● ACTIVITY: Please give again, word for word, each line that falls between the line with "the chief executive" and the end of the data, inclusive.

BEGIN

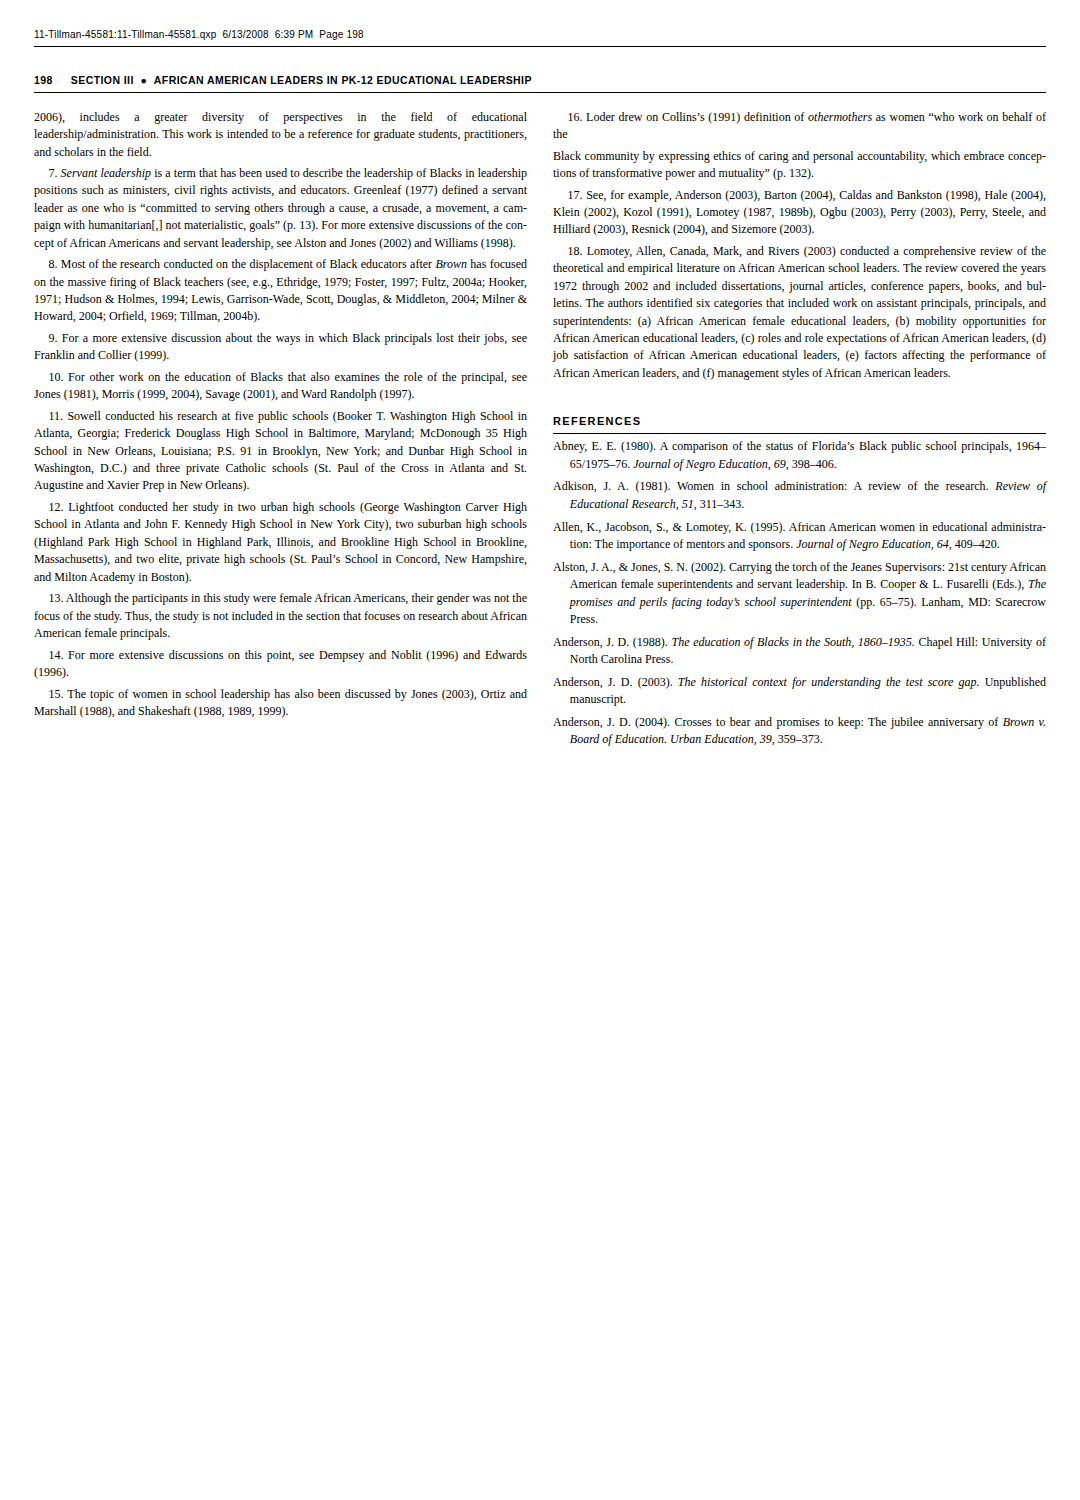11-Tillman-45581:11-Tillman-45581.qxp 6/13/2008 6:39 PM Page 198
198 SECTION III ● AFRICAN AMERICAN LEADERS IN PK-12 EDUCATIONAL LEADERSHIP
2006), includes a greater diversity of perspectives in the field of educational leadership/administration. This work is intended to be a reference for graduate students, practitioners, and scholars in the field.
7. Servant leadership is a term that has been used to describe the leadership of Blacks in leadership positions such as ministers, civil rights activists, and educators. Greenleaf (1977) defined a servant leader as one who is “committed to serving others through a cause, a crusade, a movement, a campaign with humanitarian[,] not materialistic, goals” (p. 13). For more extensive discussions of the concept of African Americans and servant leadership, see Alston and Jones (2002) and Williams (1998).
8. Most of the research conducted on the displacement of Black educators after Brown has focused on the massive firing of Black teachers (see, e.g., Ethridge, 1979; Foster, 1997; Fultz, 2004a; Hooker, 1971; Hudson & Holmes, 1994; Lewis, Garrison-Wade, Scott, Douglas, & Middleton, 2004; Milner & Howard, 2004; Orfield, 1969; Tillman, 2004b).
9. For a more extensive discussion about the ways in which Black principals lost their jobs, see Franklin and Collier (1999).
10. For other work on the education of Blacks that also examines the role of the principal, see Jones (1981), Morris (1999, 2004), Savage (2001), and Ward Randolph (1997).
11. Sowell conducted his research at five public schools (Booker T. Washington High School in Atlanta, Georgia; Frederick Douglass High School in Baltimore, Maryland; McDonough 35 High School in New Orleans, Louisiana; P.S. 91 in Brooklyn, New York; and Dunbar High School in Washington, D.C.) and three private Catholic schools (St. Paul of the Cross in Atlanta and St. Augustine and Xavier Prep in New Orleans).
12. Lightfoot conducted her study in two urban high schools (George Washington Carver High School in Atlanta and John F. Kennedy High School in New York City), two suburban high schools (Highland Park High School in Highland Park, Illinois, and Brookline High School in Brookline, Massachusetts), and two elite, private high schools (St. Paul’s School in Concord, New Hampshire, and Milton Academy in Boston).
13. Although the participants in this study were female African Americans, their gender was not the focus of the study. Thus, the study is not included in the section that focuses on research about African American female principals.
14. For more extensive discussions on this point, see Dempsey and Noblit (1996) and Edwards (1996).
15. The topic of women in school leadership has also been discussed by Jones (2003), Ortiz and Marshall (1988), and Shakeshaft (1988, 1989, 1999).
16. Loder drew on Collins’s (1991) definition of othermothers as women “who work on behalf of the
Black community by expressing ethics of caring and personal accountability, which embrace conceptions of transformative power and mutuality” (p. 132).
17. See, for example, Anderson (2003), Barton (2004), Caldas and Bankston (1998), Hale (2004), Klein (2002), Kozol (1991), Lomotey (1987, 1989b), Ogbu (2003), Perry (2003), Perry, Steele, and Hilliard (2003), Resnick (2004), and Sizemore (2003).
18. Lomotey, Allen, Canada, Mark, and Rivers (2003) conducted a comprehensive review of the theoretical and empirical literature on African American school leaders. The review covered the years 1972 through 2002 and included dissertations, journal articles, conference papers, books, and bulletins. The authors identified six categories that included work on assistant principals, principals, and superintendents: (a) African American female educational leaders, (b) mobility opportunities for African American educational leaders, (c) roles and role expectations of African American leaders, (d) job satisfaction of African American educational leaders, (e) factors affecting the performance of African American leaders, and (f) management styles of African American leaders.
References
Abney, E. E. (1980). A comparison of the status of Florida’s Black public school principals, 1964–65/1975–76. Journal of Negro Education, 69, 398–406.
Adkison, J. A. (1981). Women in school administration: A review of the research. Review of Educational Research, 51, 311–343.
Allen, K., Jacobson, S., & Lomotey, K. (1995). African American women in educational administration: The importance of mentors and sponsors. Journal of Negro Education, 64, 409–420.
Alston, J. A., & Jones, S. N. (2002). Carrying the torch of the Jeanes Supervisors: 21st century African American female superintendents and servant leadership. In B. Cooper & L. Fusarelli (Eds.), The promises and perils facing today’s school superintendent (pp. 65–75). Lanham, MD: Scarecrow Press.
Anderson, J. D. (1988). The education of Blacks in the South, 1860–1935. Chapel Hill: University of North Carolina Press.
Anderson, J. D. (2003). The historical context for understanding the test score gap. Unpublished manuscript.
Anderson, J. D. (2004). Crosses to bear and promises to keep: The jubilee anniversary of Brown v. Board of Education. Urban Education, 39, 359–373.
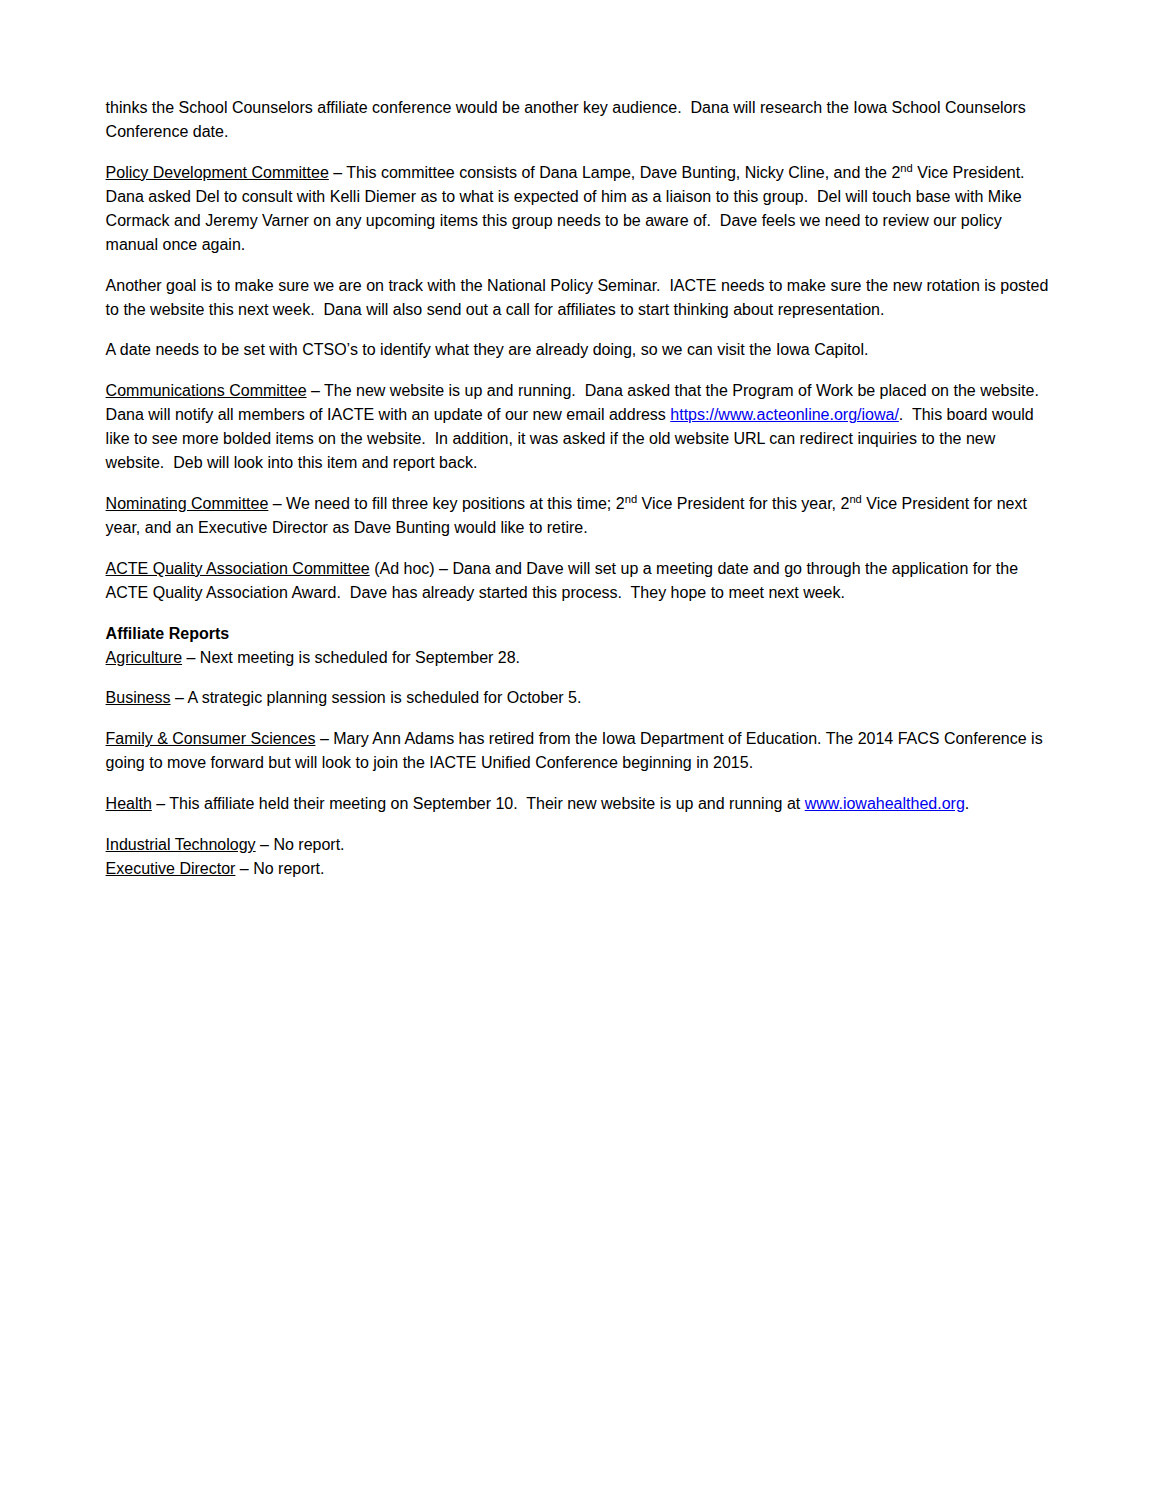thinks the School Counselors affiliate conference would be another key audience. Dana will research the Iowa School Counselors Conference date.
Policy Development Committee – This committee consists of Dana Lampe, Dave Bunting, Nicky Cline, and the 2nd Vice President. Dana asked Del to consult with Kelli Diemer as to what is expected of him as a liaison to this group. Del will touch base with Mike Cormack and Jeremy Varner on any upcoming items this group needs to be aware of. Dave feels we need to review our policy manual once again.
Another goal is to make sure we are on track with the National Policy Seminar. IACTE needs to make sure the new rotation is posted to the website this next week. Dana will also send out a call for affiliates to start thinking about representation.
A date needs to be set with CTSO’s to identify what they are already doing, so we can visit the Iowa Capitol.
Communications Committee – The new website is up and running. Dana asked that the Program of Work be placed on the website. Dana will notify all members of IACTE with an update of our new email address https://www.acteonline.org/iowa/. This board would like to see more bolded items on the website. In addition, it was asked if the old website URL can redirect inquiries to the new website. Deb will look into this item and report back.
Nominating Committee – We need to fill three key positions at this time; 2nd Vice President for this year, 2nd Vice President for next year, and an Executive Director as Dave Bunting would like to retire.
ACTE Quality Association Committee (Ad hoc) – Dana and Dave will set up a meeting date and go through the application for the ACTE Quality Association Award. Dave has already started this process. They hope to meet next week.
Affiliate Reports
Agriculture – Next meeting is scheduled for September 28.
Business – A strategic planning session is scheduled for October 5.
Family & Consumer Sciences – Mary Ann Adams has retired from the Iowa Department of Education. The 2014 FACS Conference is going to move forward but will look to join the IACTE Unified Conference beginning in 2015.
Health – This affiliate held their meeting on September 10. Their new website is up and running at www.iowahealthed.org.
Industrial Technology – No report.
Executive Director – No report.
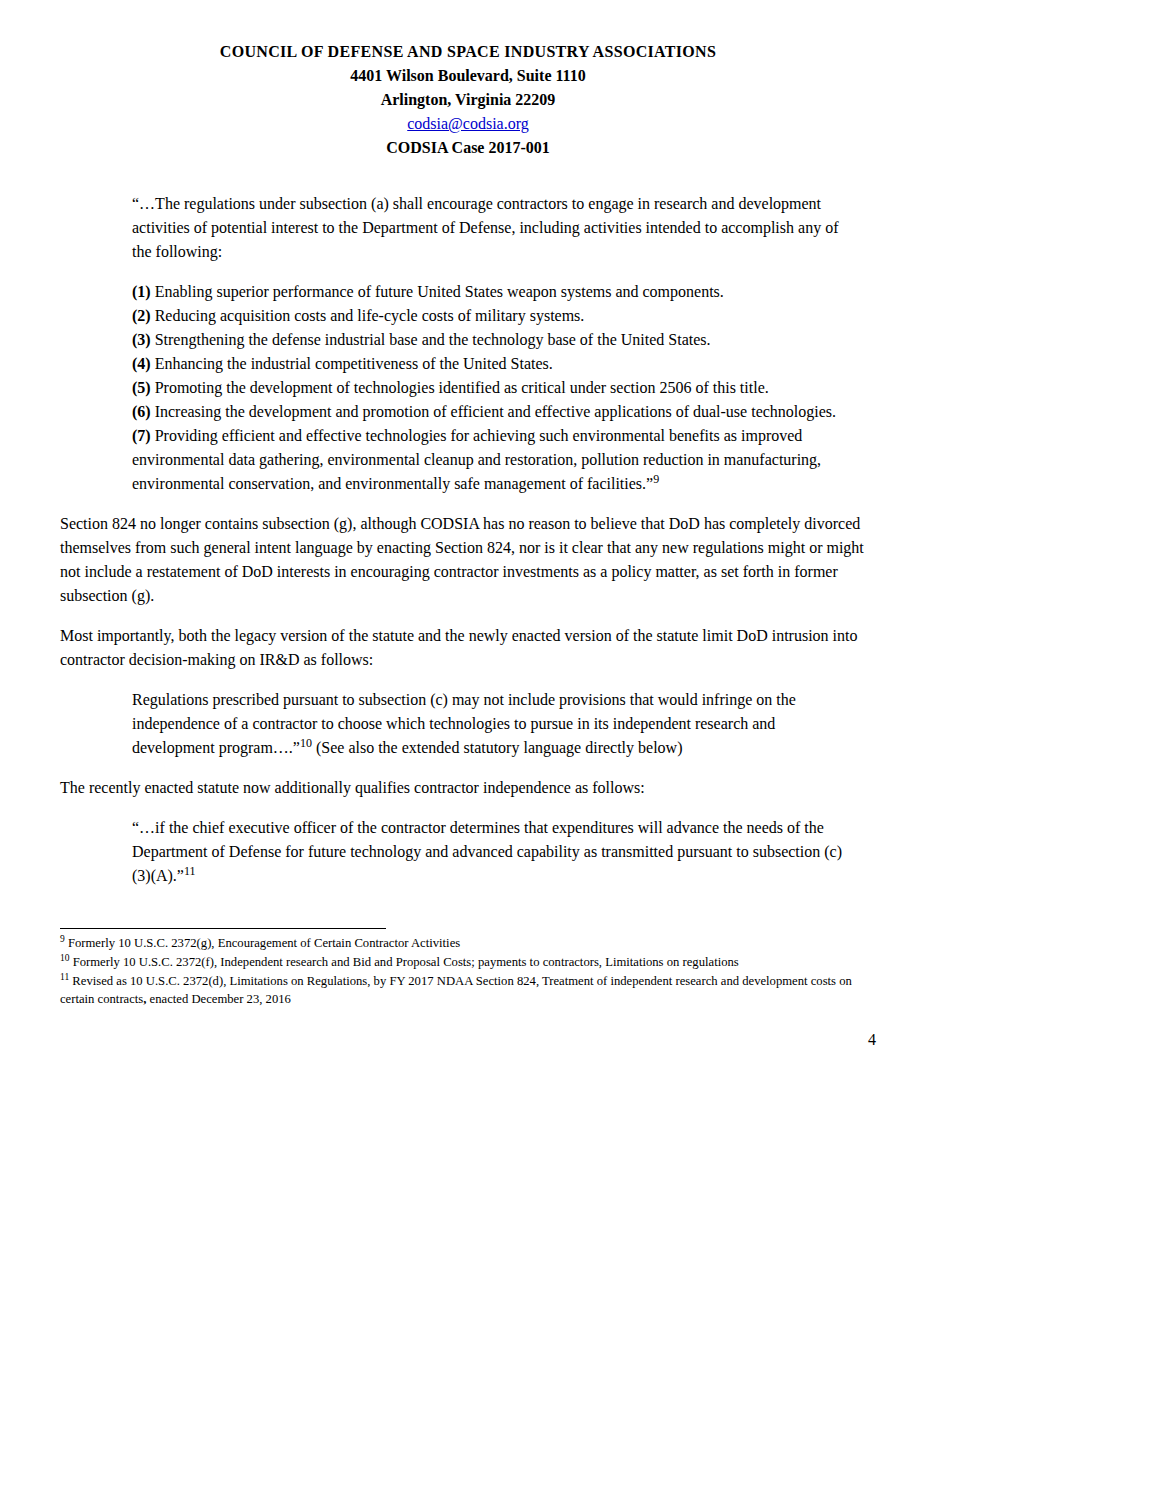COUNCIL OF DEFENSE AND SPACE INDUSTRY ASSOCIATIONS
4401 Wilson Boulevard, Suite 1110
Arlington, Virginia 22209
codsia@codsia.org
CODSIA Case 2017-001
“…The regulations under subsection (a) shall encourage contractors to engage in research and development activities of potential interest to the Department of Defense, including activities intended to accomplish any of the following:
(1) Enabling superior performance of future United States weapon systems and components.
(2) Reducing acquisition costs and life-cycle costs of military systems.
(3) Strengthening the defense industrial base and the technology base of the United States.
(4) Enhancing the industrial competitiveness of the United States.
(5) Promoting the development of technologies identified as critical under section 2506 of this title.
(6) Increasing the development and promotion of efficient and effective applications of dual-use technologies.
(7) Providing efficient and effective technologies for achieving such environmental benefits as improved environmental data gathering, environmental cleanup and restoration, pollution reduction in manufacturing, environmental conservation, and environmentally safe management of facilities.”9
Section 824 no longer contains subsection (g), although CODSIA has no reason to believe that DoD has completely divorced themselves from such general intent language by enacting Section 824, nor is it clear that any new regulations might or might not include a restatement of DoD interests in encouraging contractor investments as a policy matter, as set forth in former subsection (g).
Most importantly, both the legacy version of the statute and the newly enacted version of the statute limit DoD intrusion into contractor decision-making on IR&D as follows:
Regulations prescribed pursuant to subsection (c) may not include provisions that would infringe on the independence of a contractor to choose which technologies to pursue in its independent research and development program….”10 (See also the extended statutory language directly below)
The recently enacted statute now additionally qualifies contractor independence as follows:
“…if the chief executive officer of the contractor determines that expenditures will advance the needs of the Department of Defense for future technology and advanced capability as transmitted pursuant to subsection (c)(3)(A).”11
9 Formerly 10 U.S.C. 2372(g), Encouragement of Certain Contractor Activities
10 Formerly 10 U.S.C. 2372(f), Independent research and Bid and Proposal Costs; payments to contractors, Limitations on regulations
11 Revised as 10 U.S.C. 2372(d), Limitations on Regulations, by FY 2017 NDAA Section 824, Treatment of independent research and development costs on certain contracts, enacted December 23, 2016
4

END

● RESPONSE BOX:
“…if the chief executive officer of the contractor determines that expenditures will advance the needs of the Department of Defense for future technology and advanced capability as transmitted pursuant to subsection (c)(3)(A).”11
9 Formerly 10 U.S.C. 2372(g), Encouragement of Certain Contractor Activities
10 Formerly 10 U.S.C. 2372(f), Independent research and Bid and Proposal Costs; payments to contractors, Limitations on regulations
11 Revised as 10 U.S.C. 2372(d), Limitations on Regulations, by FY 2017 NDAA Section 824, Treatment of independent research and development costs on certain contracts, enacted December 23, 2016
4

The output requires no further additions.